S3Guard is introduced to address consistency issues in QDS. It uses a table in DynamoDB to read and write metadata for any S3 path. S3Guard only stores the metadata (not the actual data) and the cost of this is minimal. The major expense incurred in using DynamoDB table is its provisioned IO capacity. DynamoDB offers different pricings based on the capacity mode in a table.

DynamoDB has two modes (Provisioned mode and OnDemand mode) and both of them have their pros and cons. If you can predict the application traffic, you must use Provisioned mode. However, use OnDemand mode if the application traffic is unpredictable. To know more, see Amazon DynamoDB pricing.

You can share a table across multiple buckets. However, you must know the pros and cons of this. For more information, see here.

For S3Guard to work with DynamoDB table, you should provide read and write permissions to the table that you create. To ensure that, you must create an Access policy for DynamoDB table and attach it to your IAM identities such as roles, users, and so on. For more information and examples, see Using Identity-Based Policies (IAM Policies) for Amazon DynamoDB. Here is the list of the non-admin permissions required for S3Guard to work with DynamoDB:

Non-admin Permissions:

  • dynamodb:GetItem
  • dynamodb:BatchGetItem
  • dynamodb:BatchWriteItem
  • dynamodb:DeleteItem
  • dynamodb:PutItem
  • dynamodb:Query
  • dynamodb:UpdateItem
  • dynamodb:DescribeTable

Note

The Admins must pre-create table in DynamoDB to ensure that permissions like dynamodb:CreateTable and dynamodb:DeleteTable are not required for the non-admin users.

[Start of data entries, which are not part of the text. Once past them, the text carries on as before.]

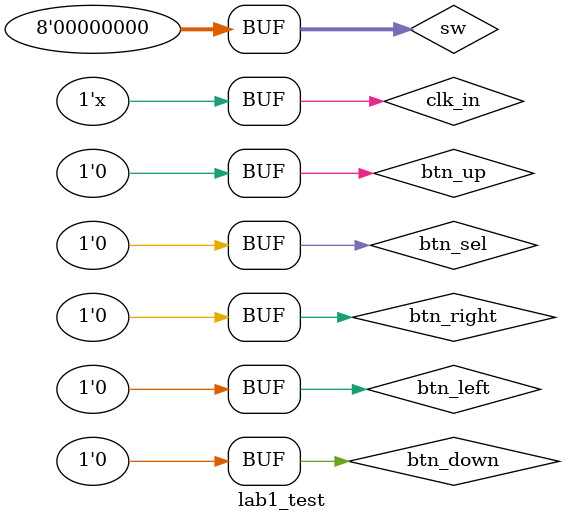
<source format=v>
`timescale 1ns / 1ns


module lab1_test;

	// Inputs
	reg clk_in;
	reg btn_up;
	reg btn_down;
	reg btn_left;
	reg btn_right;
	reg btn_sel;
	reg [7:0] sw;

	// Outputs
	wire [7:0] led;
	wire [7:0] rgb;
	wire hsync;
	wire vsync;
	wire [7:0] seg;
	wire [3:0] an;

	// Instantiate the Unit Under Test (UUT)
	lab1 uut (
		.clk_in(clk_in), 
		.btn_up(btn_up), 
		.btn_down(btn_down), 
		.btn_left(btn_left), 
		.btn_right(btn_right), 
		.btn_sel(btn_sel), 
		.sw(sw), 
		.led(led), 
		.rgb(rgb), 
		.hsync(hsync), 
		.vsync(vsync), 
		.seg(seg), 
		.an(an)
	);

	initial begin
		// Initialize Inputs
		clk_in = 0;
		btn_up = 0;
		btn_down = 0;
		btn_left = 0;
		btn_right = 0;
		btn_sel = 0;
		sw = 0;

		// Wait 100 ns for global reset to finish
		#100;
        
		// Add stimulus here
//		#1000 btn_sel = 1;
		#217000 btn_sel = 1;
		#1000 btn_sel = 0;
		#1000 btn_right = 1;
		#1000 btn_right = 0;
		#1000 btn_right = 1;
		#1000 btn_right = 0;

	end
	
	always begin
		#5 clk_in = !clk_in;
	end
      
endmodule


</source>
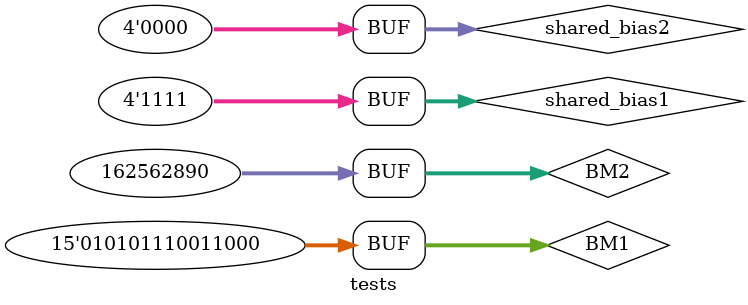
<source format=v>
`timescale 1ns / 1ps


    
//    BM_multiplier #(.e(e), .m(m)) BM_mul (
//    .BM1(BM1),
//    .BM2(BM2),
//    .result(result)
//    );
    
//endmodule


module tests;
    // for normalization
    localparam e=4, m=10;
    localparam E=8, M=23;
//    localparam E=8, M=23;
    localparam bm1_size = 1+e+m, bm2_size = 1+E+M;
    reg [bm1_size-1:0] BM1 = 15'b010101110011000;
    reg [bm2_size-1:0] BM2 = 32'b00001001101100001000001101001010;
    reg signed [e-1:0] shared_bias1 = -1;
    reg signed [e-1:0] shared_bias2 = 0;
    wire [bm2_size-1:0] Mor_bm1, Mor_bm2;
    
    normalization #(.e(e), .m(m), .E(E), .M(M)) Mor1 (
    .in1(BM1),
    .in2(BM2),
    .shared_bias1(shared_bias1), 
    .shared_bias2(shared_bias2),
    .out1(Mor_bm1),
    .out2(Mor_bm2)
    );
    
endmodule

//module tests;
//    // for adder
//    localparam BM_size = 15, e = 4;
//    localparam m = BM_size - e - 1;
//    localparam Sum_size = 15, E = 4;
//    localparam M = BM_size - e - 1;
    
//    // test one: a normal test, to see if it can work correctly
//    reg [BM_size-1:0] BM1 = 15'b101111001001100;
//    reg [BM_size-1:0] BM2 = 15'b101111010100011;
//    wire [Sum_size-1:0] sum;
//    wire FLAG_exp_overflow;
    
//    BM_adder #(.BM_size(BM_size),.e(e), .m(m), .Sum_size(Sum_size), .E(E), .M(M)) Adder1 (
//    .BM1(BM1),
//    .BM2(BM2),
//    .Sum(sum),
//    .FLAG_Exponent_overflow(FLAG_exp_overflow)
//    );
    
//endmodule

//module tests;
//    // for BM_multiplier
//    localparam e = 3, m = 4;
//    localparam BM_size = 1 + e + m;
    
//    // test one: a normal test, to see if it can work correctly
//    reg [BM_size-1:0] BM1 = 8'b10110101;
//    reg [BM_size-1:0] BM2 = 8'b00110010;
//    wire [2*m+e+3:0] result;
//    wire FLAG_exp_overflow;
    
//    BM_multiplier #(.e(e), .m(m)) BMM (.BM1(BM1), .BM2(BM2), .result(result), .exp_overflow(FLAG_exp_overflow));
    
//endmodule
</source>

Keys and Values for the Table

After you create the table in DynamoDB, enter the following values in the table for S3Guard to work as expected.

Key Value
parent ../VERSION
child ../VERSION
table_version

100

Note

This version number is to check whether S3Guard’s code is compatible to read or write using this table.

table_created

<current epoch timestamp>

This key value denotes the table creation time.

Hadoop Overrides for S3Guard Configuration on a Cluster

To pass Hadoop overrides, navigate to the specific cluster’s configuration UI. Under Advanced Configuration > Hadoop Cluster Settings, pass the override in the Override Hadoop Configuration Variables text box. For more information, see Advanced Configuration: Modifying Hadoop Cluster Settings.

fs.s3a.metadatastore.impl org.apache.hadoop.fs.s3a.s3guard.DynamoDBMetadataStore
fs.s3a.s3guard.ddb.table <name of the table>
fs.s3a.s3guard.ddb.region <region of the table>

Note

Qubole doesn’t support per bucket level configuration in S3Guard for Hadoop version 2.6.